October 31 – In a recent poll, Sageworks surveyed professionals from banks and credit unions, and the results showed that 42 percent of respondents said institutions should execute preliminary CECL calculations by Q4 of 2017. However, another 24 percent said that institutions should wait to start preliminary calculations after 2017.

Sageworks, a financial information company that provides lending, credit risk and portfolio risk solutions to banks and credit unions, conducted the poll during an Oct. 19 webinar, CECL – Initial & Subsequent Measures of Loss. The poll asked webinar attendees when institutions should execute preliminary CECL calculations.

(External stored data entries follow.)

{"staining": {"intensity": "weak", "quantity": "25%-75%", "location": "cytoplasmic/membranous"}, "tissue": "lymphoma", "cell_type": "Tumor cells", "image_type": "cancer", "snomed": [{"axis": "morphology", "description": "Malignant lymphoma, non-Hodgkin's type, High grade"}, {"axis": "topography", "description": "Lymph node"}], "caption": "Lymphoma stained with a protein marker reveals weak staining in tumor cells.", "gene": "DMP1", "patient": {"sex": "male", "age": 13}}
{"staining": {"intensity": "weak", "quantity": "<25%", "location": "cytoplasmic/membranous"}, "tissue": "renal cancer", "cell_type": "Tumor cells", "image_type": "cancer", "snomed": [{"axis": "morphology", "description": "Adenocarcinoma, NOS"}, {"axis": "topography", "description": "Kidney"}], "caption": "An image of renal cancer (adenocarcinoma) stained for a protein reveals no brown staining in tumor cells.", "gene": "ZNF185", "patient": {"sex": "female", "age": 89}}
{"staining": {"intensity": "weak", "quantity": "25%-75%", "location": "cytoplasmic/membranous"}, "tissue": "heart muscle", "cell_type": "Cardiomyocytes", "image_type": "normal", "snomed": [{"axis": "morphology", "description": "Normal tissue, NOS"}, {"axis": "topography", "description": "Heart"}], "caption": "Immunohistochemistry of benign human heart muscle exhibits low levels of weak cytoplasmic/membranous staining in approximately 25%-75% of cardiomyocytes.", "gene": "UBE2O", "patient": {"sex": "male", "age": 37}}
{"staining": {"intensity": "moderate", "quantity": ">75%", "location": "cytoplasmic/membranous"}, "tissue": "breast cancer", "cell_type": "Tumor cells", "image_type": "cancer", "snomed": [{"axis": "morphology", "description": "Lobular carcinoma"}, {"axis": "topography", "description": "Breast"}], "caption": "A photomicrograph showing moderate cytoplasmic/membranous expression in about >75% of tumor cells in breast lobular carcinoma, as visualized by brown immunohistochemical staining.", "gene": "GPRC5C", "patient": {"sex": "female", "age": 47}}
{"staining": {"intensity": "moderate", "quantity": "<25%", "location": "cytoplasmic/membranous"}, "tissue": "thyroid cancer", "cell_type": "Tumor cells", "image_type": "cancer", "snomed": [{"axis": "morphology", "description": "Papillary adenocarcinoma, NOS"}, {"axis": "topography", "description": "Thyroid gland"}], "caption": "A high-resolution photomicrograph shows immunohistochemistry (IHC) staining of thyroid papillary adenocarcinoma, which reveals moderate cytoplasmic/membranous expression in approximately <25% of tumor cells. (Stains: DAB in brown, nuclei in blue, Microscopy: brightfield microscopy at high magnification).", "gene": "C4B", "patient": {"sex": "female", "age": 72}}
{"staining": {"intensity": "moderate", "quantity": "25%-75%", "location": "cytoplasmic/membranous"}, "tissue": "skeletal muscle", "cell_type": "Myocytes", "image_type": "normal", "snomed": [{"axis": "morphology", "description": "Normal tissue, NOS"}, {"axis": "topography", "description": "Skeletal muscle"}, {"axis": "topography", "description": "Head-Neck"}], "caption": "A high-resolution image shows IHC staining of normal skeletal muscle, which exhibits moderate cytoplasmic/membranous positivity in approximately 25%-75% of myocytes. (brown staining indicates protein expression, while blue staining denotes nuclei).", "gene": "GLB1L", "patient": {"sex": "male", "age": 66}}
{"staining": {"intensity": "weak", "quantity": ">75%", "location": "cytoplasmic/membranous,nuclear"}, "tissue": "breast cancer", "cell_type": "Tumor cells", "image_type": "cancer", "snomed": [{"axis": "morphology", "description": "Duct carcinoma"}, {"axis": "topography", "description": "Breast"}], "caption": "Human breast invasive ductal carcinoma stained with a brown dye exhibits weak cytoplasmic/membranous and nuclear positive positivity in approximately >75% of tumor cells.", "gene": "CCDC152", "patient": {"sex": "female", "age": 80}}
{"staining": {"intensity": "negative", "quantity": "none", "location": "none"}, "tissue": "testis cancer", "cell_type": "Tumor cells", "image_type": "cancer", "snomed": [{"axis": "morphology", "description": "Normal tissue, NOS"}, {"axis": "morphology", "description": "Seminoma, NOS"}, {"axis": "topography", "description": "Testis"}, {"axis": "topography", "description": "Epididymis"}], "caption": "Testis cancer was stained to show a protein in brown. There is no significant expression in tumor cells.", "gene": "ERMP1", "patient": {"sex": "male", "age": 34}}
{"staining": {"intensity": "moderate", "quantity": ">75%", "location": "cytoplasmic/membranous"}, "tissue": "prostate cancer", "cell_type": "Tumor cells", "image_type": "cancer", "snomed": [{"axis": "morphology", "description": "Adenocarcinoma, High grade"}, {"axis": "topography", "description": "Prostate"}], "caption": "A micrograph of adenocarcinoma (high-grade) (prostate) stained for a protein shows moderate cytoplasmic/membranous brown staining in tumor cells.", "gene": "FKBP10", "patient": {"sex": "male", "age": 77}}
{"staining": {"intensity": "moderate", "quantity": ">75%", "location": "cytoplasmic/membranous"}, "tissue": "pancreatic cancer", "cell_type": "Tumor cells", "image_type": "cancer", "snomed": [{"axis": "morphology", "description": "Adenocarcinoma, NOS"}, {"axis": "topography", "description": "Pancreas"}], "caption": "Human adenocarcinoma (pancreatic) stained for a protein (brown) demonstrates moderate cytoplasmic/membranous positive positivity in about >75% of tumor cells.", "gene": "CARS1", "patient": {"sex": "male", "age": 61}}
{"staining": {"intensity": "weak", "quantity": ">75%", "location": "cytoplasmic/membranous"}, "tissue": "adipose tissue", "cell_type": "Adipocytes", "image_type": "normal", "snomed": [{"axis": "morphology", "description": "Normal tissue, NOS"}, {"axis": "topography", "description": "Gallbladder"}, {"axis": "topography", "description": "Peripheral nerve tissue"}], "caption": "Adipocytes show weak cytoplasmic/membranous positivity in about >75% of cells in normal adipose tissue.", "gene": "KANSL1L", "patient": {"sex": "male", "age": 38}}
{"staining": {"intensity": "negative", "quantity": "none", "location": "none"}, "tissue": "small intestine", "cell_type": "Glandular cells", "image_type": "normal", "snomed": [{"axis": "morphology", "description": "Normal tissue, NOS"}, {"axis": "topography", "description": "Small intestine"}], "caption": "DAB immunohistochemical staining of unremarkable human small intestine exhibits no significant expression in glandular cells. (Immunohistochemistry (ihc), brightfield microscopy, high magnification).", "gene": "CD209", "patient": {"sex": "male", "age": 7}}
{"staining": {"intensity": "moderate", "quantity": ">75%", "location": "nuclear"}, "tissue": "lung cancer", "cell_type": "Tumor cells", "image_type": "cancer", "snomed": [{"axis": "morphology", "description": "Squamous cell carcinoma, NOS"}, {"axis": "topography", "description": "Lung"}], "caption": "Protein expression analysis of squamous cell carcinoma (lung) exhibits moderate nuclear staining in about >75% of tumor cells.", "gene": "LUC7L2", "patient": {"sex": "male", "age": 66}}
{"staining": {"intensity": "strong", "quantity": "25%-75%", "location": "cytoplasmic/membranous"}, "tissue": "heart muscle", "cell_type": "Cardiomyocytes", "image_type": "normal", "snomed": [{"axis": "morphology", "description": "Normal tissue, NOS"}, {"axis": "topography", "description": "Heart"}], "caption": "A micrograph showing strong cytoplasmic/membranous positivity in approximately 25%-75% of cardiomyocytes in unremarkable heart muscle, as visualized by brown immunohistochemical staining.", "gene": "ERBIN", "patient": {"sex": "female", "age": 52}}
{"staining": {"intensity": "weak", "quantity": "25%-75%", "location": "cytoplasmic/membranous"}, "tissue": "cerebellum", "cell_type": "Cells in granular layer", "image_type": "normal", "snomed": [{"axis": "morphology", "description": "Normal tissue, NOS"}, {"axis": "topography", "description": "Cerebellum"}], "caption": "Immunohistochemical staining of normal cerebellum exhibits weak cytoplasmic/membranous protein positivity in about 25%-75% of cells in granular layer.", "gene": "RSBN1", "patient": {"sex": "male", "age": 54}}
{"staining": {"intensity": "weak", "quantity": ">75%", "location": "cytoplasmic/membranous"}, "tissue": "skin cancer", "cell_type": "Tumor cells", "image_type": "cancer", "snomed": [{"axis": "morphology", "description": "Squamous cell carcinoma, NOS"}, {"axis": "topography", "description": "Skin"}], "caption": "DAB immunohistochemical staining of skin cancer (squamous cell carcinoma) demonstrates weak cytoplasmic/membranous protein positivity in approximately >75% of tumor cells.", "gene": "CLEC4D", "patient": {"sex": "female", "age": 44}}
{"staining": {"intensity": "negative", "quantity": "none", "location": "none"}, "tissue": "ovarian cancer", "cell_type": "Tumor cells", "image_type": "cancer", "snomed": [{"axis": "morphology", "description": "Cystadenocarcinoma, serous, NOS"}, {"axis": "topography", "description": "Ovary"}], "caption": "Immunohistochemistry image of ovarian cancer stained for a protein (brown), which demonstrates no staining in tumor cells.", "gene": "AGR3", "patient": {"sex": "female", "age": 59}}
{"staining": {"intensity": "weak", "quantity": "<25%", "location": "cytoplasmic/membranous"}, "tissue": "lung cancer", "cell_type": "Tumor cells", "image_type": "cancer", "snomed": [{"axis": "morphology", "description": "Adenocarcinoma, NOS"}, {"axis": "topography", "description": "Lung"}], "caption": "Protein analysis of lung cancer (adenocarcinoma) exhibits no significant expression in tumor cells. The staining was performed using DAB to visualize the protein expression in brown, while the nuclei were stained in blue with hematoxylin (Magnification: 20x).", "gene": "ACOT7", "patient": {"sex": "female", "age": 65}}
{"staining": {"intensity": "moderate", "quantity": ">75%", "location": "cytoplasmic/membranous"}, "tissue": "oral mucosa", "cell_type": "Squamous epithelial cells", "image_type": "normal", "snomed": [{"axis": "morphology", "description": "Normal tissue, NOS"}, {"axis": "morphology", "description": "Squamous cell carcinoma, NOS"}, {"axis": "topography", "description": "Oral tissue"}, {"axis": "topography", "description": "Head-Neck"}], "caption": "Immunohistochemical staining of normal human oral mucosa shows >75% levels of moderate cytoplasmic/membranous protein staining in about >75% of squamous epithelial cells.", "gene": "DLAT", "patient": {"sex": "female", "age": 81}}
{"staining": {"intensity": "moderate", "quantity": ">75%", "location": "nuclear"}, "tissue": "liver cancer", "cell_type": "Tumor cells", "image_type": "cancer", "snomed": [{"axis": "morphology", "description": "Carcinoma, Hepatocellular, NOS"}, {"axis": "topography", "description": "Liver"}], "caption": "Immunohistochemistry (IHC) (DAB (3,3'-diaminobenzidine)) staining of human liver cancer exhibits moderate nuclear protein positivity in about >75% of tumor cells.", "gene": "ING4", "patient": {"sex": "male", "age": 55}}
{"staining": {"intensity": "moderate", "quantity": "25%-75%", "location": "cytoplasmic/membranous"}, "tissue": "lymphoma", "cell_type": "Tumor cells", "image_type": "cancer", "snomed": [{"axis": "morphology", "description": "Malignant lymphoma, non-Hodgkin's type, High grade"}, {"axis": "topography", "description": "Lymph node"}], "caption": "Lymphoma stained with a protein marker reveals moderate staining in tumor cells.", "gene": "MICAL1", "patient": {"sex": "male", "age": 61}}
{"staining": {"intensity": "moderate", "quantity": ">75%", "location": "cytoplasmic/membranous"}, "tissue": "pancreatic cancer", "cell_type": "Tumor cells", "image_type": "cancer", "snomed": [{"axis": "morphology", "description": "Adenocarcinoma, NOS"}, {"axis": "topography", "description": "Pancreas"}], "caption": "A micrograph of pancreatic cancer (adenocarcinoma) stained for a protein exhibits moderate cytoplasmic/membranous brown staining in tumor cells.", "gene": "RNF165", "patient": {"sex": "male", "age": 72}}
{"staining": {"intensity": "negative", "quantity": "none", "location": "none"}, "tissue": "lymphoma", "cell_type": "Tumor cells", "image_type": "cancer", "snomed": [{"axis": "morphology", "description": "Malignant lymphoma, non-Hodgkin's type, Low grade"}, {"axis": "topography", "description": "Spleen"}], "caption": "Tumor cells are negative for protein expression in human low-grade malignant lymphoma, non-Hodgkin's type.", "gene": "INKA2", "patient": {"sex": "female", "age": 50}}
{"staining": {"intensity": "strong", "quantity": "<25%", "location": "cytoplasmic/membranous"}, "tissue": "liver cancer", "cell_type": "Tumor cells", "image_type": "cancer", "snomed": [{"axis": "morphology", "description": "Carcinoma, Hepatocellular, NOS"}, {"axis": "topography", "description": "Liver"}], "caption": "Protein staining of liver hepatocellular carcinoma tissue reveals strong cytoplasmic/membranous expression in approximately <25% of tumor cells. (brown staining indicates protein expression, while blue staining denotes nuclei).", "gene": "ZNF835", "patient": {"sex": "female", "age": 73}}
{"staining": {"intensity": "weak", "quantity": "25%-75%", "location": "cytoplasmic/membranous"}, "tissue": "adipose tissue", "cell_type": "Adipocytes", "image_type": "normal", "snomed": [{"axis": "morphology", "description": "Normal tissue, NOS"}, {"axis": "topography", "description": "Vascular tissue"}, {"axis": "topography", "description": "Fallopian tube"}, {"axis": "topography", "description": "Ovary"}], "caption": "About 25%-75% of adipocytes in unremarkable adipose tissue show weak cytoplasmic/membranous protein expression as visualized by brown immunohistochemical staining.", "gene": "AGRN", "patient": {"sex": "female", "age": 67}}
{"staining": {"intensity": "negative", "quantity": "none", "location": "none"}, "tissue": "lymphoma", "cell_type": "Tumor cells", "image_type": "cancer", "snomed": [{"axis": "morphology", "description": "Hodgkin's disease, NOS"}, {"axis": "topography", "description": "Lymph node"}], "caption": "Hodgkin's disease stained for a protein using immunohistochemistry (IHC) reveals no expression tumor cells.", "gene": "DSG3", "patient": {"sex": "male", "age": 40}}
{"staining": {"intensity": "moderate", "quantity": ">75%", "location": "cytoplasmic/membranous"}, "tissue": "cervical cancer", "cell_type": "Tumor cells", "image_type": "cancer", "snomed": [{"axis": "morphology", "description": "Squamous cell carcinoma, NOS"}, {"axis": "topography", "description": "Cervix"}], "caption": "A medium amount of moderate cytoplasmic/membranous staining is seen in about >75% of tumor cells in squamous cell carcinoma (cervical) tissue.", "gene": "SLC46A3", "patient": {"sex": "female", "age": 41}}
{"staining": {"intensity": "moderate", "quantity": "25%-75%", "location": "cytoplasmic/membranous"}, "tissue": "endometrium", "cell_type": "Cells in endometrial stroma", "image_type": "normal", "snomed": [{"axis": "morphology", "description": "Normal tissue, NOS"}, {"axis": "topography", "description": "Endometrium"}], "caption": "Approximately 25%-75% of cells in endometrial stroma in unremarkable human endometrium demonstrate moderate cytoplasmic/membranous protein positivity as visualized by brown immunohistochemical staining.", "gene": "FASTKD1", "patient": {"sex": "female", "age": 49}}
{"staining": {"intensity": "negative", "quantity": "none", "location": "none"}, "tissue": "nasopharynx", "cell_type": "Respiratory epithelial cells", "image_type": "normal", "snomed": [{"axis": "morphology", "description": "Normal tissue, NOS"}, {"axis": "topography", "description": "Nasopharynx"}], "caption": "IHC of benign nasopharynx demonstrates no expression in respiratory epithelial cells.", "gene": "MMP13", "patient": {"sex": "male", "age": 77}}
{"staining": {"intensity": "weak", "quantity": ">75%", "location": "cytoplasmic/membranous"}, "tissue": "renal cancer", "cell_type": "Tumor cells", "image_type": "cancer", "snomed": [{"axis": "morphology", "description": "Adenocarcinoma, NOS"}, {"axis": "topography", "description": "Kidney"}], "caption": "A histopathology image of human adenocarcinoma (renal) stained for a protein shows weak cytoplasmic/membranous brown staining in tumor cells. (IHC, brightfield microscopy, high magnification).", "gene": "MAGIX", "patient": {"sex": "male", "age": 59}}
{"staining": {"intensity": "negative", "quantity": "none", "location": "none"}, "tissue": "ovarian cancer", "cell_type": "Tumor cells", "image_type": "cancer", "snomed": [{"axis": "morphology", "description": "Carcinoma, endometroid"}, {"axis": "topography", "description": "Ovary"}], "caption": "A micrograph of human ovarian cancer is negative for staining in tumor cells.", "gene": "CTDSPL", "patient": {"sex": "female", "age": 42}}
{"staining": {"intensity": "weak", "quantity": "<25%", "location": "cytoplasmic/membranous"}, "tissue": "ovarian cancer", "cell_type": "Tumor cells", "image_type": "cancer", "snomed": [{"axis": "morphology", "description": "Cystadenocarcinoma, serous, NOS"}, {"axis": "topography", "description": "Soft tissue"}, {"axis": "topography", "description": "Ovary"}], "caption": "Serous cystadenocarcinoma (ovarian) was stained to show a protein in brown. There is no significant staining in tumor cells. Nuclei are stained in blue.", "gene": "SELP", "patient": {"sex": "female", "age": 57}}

According to responses from these 299 individuals, 13 percent said they should start CECL calculations as of Q4 2016, so one year earlier than the 42 percent of respondents that responded with Q4 2017. Additionally, another 21 percent said institutions should begin calculations as early as Q1 2017.

 

This poll question was conducted at the end of the webinar, after attendees learned about the different methodologies institutions may use for expected loss calculations and about the importance of data for those calculations. The same poll question was asked at the beginning of the webinar, and the answers changed after attendees learned more about the potential models. The first time the question was asked, 38 percent said institutions should execute CECL calculations after 2017. As the results below share, that number dropped to 24 percent.

 

“Having good loan-level data that is comparable is what is important,” says Sageworks Senior Risk Management Consultant Neekis Hammond. “Once you go back far in the portfolio, you’ve got to look at how many risk rating scales have happened, how many portfolio shifts have happened, what have the underwriting standards been, and then ask – is that data still relevant to the portfolio?”

 

Having more people in the 2017 bucket is good, Hammond explains. Portfolios that are three and four years, at least if we are doing a 2017 analysis, will have full reporting capability come implementation in 2020. “I hope those institutions that responded with ‘after 2017’ at least entertain attempting these calculations internally to explore the data limitations that they experience when running the numbers.”